_WHAT THIS TASK INVOLVES_: Scan the records below for the line containing "88: (153, 348)" and the line containing "107: (153, 361)". Copy both, plus every line between, exactly.

Saved data entries

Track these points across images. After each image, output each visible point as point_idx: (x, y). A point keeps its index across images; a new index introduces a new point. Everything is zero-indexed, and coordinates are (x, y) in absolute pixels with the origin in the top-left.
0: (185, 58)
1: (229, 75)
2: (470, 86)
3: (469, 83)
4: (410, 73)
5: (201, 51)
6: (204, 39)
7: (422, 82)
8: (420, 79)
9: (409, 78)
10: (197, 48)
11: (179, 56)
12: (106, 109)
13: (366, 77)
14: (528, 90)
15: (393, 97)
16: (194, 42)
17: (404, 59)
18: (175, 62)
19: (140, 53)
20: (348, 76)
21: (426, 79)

...

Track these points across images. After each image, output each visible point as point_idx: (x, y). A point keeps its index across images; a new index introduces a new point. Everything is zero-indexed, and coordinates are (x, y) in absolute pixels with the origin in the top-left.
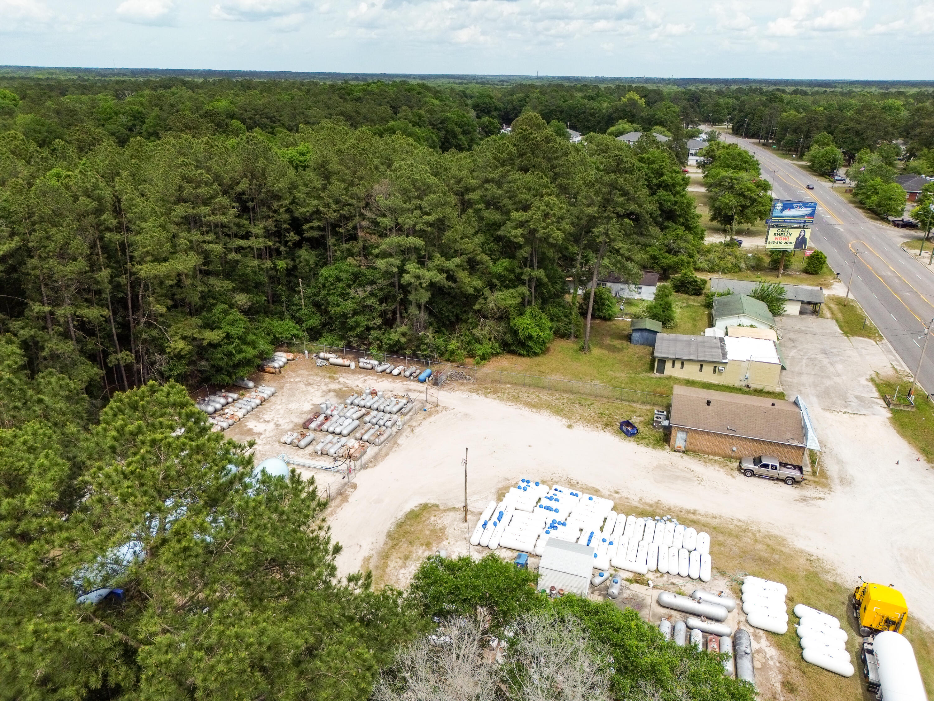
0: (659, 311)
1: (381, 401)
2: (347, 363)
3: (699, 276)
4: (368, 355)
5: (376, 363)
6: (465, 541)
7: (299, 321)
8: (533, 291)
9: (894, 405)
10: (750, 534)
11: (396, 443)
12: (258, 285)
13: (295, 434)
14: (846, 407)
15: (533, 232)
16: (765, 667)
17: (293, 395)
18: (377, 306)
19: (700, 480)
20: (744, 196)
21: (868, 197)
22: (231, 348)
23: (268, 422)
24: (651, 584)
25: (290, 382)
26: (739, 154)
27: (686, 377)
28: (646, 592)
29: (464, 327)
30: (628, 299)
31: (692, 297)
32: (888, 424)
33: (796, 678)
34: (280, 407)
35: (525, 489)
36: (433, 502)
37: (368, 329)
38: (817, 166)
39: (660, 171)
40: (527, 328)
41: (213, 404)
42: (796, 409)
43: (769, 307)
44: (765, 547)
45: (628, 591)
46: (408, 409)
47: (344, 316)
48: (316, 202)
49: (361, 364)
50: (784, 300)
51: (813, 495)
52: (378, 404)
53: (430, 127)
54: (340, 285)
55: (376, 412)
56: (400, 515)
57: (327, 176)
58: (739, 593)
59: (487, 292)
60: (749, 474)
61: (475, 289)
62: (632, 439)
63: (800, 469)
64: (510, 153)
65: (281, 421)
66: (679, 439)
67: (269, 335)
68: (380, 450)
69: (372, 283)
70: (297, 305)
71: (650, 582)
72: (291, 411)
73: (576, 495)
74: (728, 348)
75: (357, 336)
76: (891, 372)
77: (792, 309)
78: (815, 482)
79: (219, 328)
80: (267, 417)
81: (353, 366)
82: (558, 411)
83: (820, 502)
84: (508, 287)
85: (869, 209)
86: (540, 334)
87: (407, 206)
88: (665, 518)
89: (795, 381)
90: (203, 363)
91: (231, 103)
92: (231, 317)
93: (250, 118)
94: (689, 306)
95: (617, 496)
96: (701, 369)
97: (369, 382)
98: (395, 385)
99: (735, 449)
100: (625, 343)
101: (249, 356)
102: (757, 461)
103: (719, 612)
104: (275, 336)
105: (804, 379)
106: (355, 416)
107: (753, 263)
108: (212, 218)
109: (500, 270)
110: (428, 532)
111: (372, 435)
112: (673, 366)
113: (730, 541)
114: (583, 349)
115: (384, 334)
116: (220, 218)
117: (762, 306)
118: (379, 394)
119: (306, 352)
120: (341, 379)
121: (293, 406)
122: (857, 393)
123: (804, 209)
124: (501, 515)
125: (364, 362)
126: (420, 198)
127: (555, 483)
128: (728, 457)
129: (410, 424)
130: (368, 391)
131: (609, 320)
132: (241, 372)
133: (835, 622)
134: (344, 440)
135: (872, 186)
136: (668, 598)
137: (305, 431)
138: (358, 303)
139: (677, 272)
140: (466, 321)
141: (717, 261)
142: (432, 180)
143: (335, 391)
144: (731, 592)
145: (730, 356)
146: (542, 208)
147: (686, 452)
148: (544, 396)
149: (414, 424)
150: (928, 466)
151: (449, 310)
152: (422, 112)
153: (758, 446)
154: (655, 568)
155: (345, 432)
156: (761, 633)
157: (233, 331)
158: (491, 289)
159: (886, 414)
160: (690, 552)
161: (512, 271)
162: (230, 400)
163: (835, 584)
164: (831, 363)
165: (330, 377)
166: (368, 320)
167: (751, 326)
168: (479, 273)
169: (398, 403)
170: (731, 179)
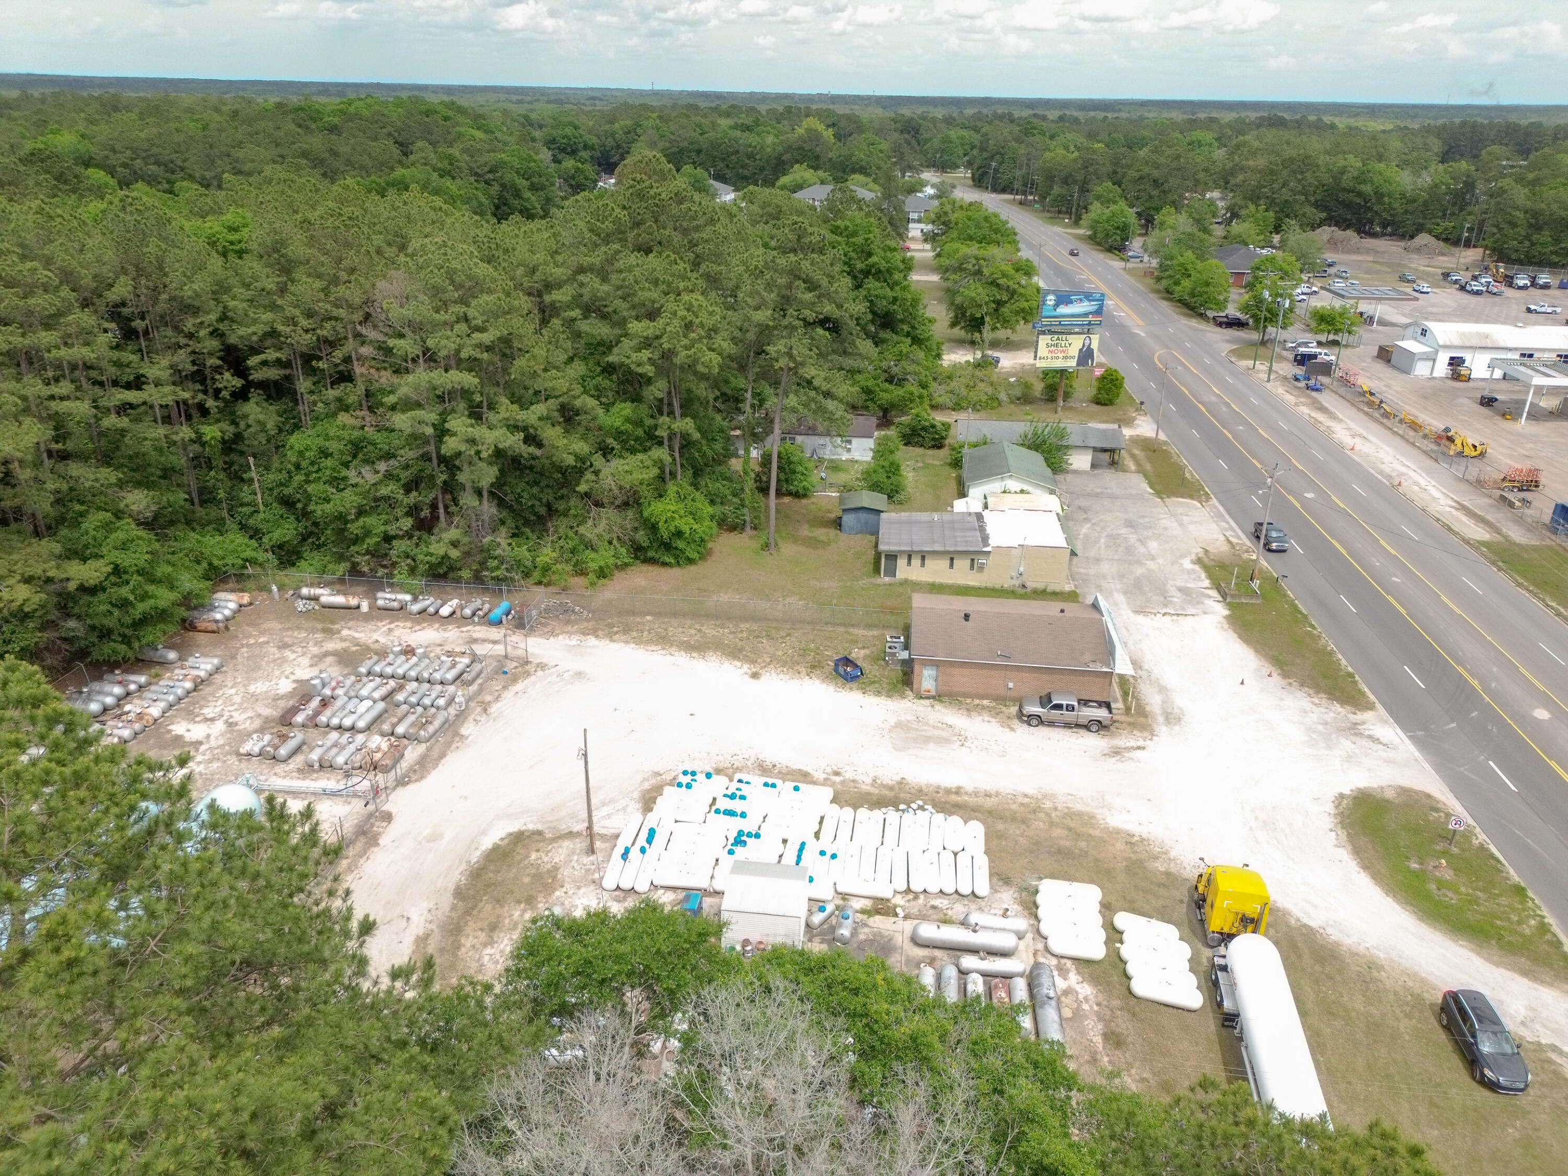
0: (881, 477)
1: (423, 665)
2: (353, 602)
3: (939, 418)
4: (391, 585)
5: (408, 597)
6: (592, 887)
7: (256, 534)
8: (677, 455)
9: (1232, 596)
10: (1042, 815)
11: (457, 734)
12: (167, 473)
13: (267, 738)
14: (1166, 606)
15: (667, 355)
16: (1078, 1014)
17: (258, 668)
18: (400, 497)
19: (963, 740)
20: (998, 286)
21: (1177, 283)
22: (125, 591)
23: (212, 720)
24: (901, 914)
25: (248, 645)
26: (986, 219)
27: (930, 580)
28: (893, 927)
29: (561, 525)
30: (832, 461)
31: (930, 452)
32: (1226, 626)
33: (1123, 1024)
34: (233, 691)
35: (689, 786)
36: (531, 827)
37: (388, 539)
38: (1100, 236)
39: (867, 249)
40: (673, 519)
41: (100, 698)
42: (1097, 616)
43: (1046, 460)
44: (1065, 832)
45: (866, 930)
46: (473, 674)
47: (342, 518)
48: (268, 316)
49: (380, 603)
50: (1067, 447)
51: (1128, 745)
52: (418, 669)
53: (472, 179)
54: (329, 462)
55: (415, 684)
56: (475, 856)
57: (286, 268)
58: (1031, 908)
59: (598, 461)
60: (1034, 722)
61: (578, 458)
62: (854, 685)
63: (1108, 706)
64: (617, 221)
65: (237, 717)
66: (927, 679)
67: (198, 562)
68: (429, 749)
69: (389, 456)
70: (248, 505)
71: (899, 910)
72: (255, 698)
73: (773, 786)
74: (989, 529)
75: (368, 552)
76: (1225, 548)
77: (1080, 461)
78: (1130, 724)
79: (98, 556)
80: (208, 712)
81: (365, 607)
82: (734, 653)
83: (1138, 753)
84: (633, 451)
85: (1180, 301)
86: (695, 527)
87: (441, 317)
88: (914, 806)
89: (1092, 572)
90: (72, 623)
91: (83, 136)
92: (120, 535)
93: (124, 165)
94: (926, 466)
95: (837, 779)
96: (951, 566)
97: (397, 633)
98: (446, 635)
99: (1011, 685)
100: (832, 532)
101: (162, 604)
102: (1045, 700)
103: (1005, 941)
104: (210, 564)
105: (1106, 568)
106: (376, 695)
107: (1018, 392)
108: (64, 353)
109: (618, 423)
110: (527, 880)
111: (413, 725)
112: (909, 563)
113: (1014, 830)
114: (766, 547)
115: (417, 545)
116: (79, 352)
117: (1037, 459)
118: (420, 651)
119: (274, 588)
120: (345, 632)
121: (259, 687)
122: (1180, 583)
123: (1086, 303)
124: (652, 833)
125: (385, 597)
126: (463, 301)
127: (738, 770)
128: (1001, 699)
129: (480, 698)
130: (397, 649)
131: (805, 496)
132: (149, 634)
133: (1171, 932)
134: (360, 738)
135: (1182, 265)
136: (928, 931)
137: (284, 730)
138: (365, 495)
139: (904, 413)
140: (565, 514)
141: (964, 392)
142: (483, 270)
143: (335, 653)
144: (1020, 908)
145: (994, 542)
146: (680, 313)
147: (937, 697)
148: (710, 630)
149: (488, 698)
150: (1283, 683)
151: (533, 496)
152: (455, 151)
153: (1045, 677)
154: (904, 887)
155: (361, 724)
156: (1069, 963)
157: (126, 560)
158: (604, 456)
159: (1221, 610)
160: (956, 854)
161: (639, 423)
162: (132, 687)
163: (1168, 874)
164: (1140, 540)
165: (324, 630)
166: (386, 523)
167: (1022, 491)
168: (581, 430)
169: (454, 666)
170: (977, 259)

* * *

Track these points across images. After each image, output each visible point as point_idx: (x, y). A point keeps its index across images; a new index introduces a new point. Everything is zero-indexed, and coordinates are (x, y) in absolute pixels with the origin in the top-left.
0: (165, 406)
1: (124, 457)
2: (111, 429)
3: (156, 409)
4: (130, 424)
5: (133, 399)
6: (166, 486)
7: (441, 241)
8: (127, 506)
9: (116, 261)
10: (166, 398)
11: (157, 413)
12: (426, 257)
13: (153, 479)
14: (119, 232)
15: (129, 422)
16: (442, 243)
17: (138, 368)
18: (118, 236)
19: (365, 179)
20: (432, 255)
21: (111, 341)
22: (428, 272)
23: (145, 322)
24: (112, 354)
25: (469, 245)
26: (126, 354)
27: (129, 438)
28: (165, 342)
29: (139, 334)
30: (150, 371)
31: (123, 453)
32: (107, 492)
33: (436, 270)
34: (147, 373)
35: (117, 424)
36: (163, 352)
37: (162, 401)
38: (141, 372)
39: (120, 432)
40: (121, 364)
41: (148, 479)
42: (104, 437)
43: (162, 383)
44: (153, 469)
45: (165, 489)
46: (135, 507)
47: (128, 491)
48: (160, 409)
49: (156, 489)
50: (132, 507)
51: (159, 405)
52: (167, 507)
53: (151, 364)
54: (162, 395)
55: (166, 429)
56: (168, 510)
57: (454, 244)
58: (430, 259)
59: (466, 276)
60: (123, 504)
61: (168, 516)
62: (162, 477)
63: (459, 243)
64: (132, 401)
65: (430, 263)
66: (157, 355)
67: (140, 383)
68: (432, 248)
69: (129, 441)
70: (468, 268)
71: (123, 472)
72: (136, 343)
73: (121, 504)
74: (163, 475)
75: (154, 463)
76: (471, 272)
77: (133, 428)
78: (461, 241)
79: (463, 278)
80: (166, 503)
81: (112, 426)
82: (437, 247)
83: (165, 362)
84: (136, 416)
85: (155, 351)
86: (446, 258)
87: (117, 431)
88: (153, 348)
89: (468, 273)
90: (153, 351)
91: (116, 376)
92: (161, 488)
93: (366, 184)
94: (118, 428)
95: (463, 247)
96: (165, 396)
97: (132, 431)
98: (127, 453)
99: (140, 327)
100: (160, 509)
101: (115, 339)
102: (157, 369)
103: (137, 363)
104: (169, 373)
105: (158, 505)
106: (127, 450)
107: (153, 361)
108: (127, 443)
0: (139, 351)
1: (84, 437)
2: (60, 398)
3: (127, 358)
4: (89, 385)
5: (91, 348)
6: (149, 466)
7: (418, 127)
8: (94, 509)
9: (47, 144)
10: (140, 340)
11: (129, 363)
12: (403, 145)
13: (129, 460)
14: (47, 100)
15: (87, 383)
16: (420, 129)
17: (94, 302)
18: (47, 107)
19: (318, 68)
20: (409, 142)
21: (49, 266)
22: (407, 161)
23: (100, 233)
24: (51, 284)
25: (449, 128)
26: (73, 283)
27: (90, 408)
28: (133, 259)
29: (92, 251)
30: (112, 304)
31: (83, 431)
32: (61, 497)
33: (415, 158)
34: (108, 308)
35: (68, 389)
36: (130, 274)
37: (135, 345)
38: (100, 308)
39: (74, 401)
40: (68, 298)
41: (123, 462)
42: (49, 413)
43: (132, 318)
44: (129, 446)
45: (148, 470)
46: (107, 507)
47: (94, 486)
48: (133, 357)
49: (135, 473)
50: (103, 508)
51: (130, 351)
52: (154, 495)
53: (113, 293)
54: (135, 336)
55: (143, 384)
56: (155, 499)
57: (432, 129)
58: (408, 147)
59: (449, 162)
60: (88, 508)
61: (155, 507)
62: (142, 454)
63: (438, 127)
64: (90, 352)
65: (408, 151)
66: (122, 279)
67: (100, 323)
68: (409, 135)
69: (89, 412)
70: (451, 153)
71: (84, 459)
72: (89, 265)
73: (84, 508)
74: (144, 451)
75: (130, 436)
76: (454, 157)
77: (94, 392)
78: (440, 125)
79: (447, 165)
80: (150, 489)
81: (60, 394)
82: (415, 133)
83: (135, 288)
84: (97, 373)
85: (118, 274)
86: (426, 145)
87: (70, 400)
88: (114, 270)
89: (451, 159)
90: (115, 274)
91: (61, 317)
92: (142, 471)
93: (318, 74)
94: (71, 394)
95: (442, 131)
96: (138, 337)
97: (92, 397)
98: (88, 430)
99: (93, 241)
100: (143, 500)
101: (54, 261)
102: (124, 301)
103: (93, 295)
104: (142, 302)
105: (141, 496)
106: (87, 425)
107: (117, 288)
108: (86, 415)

_RESULT OF THIS EXERCISE_:
88: (153, 348)
89: (468, 273)
90: (153, 351)
91: (116, 376)
92: (161, 488)
93: (366, 184)
94: (118, 428)
95: (463, 247)
96: (165, 396)
97: (132, 431)
98: (127, 453)
99: (140, 327)
100: (160, 509)
101: (115, 339)
102: (157, 369)
103: (137, 363)
104: (169, 373)
105: (158, 505)
106: (127, 450)
107: (153, 361)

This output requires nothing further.